Hinweise auf den unsauberen Umgang mit Mandantenunterlagen wurden bei der Prüfungsgesellschaft lange als Lappalie abgetan. Jetzt ziehen die Spitzenleute die Reißleine, und die Aufsicht ermittelt.
Bei KPMG in Australien herrscht Aufruhr. Andrew Yates, seit fünf Jahren an der Spitze des Unternehmens und mehr als drei Jahrzehnte im Haus, hat seinen Hut genommen. Mit ihm verlässt Julian McPherson, oberster Verantwortlicher für das Prüfungsgeschäft, die Führungsetage. Beide übernehmen damit die Verantwortung für ein Versagen, das sich über Monate aufgebaut hatte.
Ein Mitarbeiter aus dem eigenen Haus hatte mehrfach gemeldet, dass Unterlagen von Mandanten in unbefugte Hände gelangten. Drei separate Beschwerden landeten auf den Schreibtischen der Verantwortlichen. Jedes Mal kam die interne Prüfung zu dem Schluss, an den Vorwürfen sei nichts dran. Heute steht fest: Diese Bewertung war Augenwischerei.
Die Erklärungen aus dem Konzern fielen ungewöhnlich offen aus. Yates räumte ein, den eigenen Maßstäben nicht genügt zu haben. McPherson erklärte, er trage die Verantwortung für das Geschehene und ziehe deshalb die Konsequenzen. Der Aufsichtsratsvorsitzende Martin Sheppard wählte deutliche Worte und bat darum, die kommenden Reformschritte kritisch zu begleiten. Vertrauen könne nicht eingefordert, sondern müsse zurückgewonnen werden. Zwei externe Stellen sollen nun helfen, das Versäumte aufzuarbeiten. Eine Anwaltskanzlei und ein spezialisierter Ethikberater nehmen die internen Abläufe zum Schutz von Hinweisgebern auseinander.
Während intern die Aufräumarbeiten beginnen, hat sich auch die australische Finanzaufsicht ASIC eingeschaltet. Drei bei KPMG registrierte Wirtschaftsprüfer stehen im Fokus erster Ermittlungen. Aufsichtskommissarin Kate O'Rourke informierte das Parlament über das Verfahren, nannte aber keine Namen.

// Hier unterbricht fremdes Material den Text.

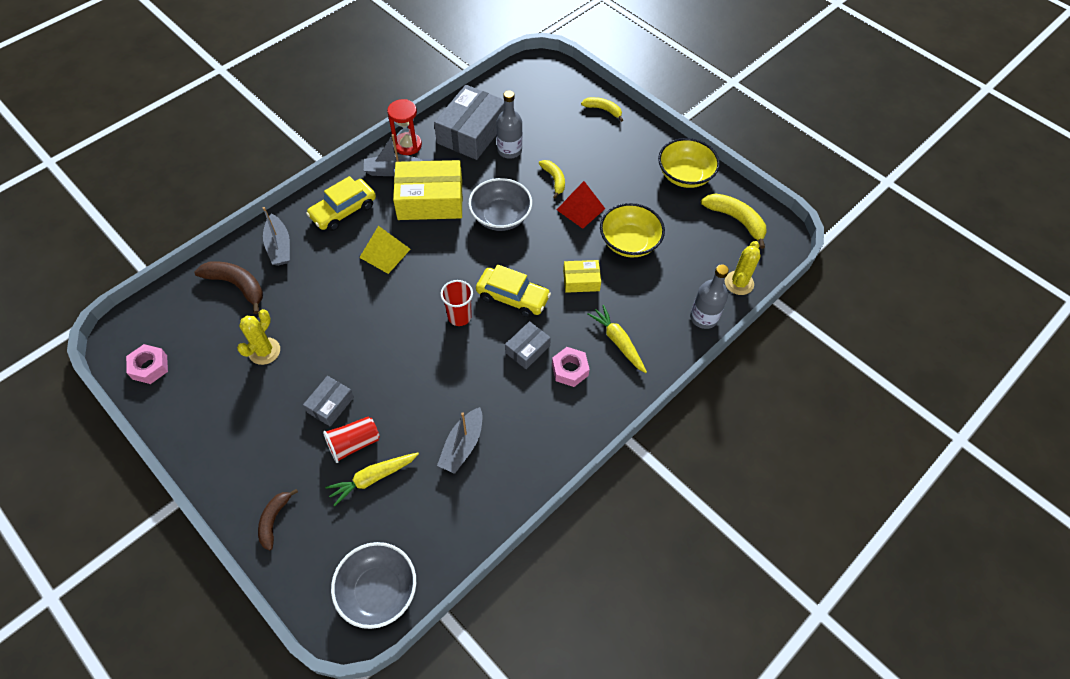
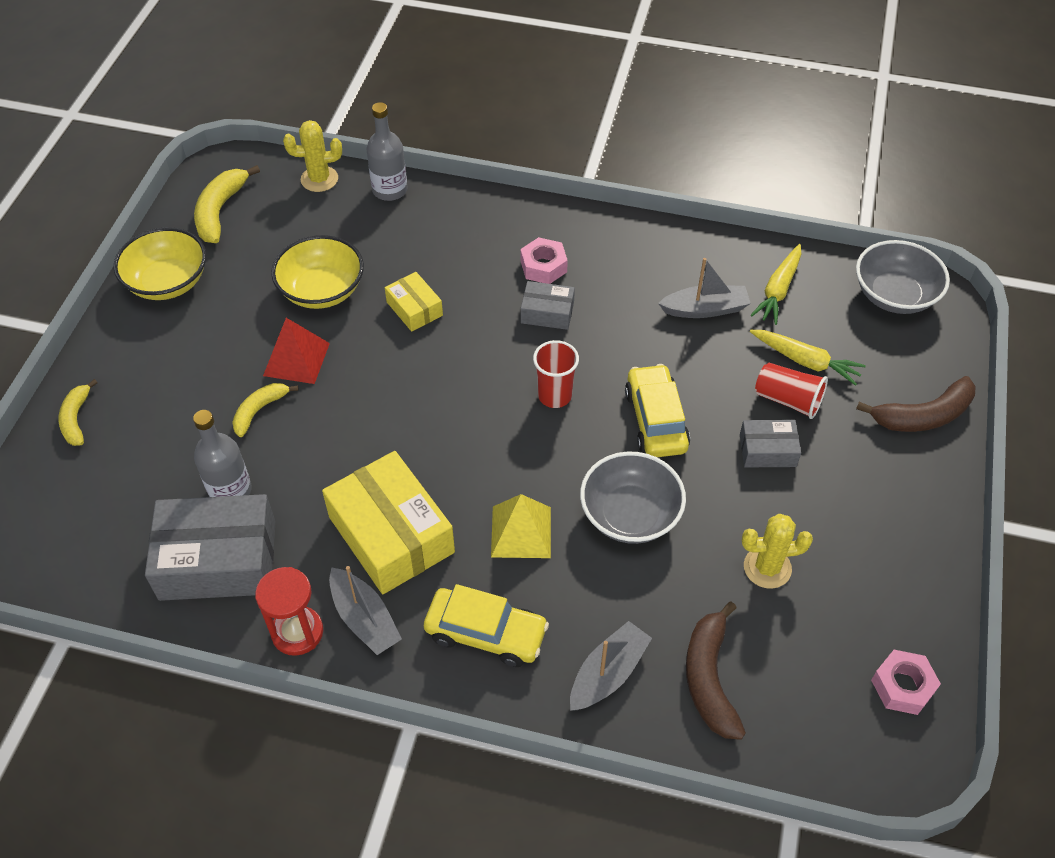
camera: 120 degrees left, 5 degrees down
(274, 520) = (923, 416): brown banana -> brown banana, size x1.56
(500, 216) = (366, 436): grey bowl -> grey bowl (630, 514)
(513, 297) = (487, 360): yellow car -> yellow car (655, 420)
(618, 342) = (476, 243): yellow carrot -> yellow carrot (778, 290)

Der scheidende Behördenchef Joe Longo stellte zugleich klar, dass die Aufsicht mit den Rücktritten nichts zu tun gehabt habe.
Welche Unternehmen von der Datenpanne betroffen sein könnten, hält die Prüfungsgesellschaft unter Verschluss. Pikant ist die Mandantenliste allemal. Zu den Kunden in Australien zählen Schwergewichte wie die Banken ANZ und Westpac sowie die Investmentbank Macquarie. Auf Anfragen reagierten die Institute zurückhaltend oder gar nicht.
Für die Prüfungsbranche in Down Under ist es nicht der erste Schlag dieser Art. Vor drei Jahren erschütterte ein Skandal um den Konkurrenten PwC das Vertrauen in den Berufsstand. Damals waren vertrauliche Informationen aus Regierungskreisen an Wirtschaftskunden weitergereicht worden. Die Folgen waren drastisch: ganze Geschäftsbereiche wurden abgestoßen, Dutzende Mitarbeiter verloren ihre Posten.
Nun steht die Nummer eins der vier Großen erneut im Rampenlicht. Wie viel Glaubwürdigkeit am Ende übrig bleibt, dürfte davon abhängen, ob die angekündigten Korrekturen mehr als symbolische Geste sind.